To do: Return exactly the line that contains "(608, 468) = (550, 403): none" and all lines beneath it in the entries, through the very last one.
::::
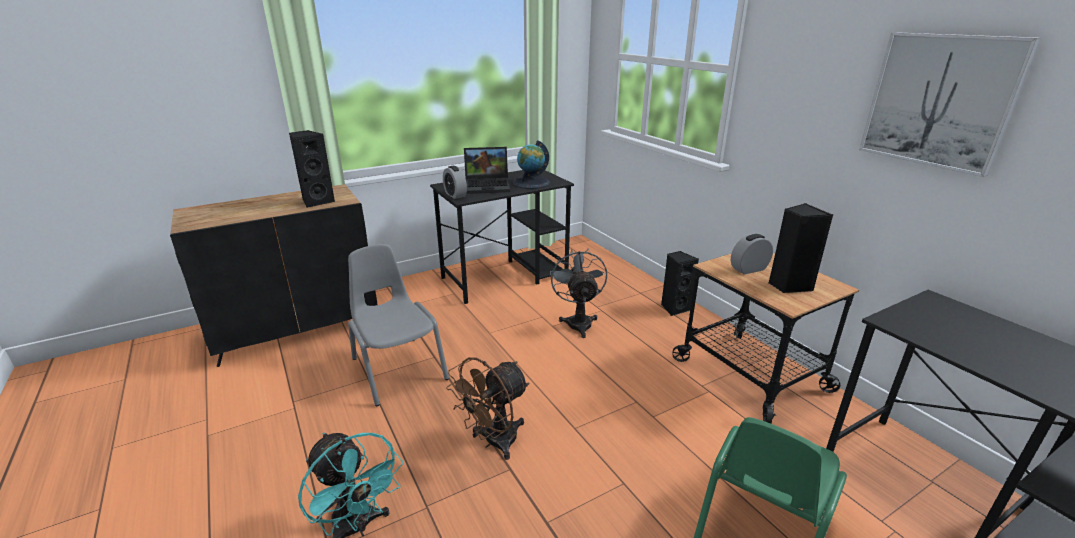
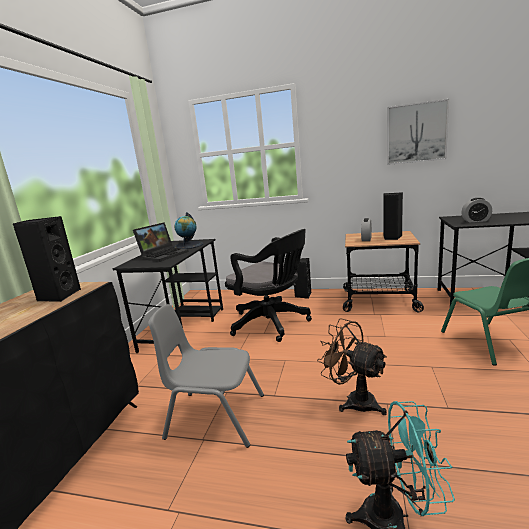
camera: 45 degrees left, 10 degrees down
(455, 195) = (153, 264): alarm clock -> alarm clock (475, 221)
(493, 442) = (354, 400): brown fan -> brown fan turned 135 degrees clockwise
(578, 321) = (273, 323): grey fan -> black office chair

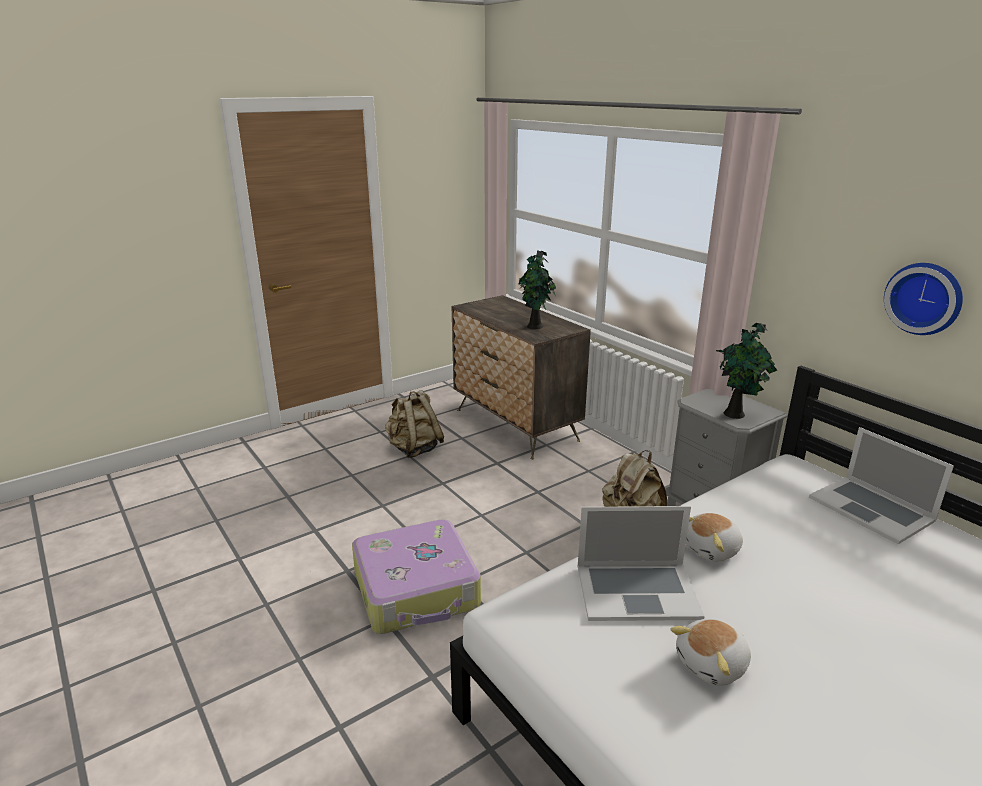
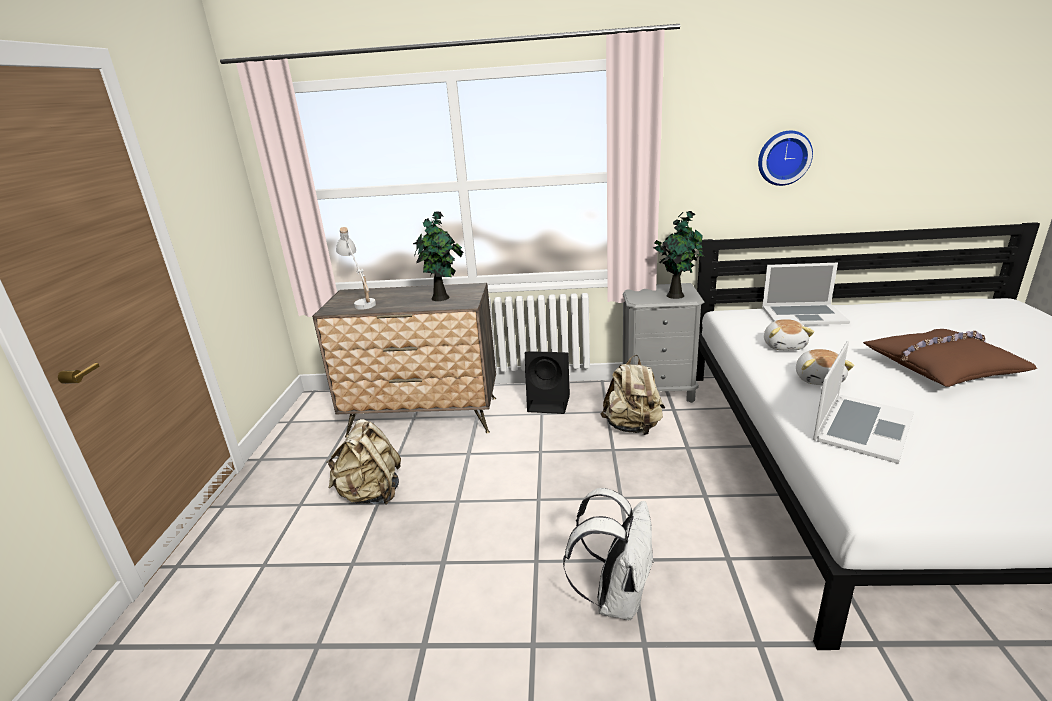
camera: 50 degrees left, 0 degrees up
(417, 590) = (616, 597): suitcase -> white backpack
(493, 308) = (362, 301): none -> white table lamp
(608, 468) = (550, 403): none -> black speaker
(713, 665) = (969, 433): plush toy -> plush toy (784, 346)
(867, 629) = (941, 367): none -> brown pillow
::::
Your solution:
(608, 468) = (550, 403): none -> black speaker
(713, 665) = (969, 433): plush toy -> plush toy (784, 346)
(867, 629) = (941, 367): none -> brown pillow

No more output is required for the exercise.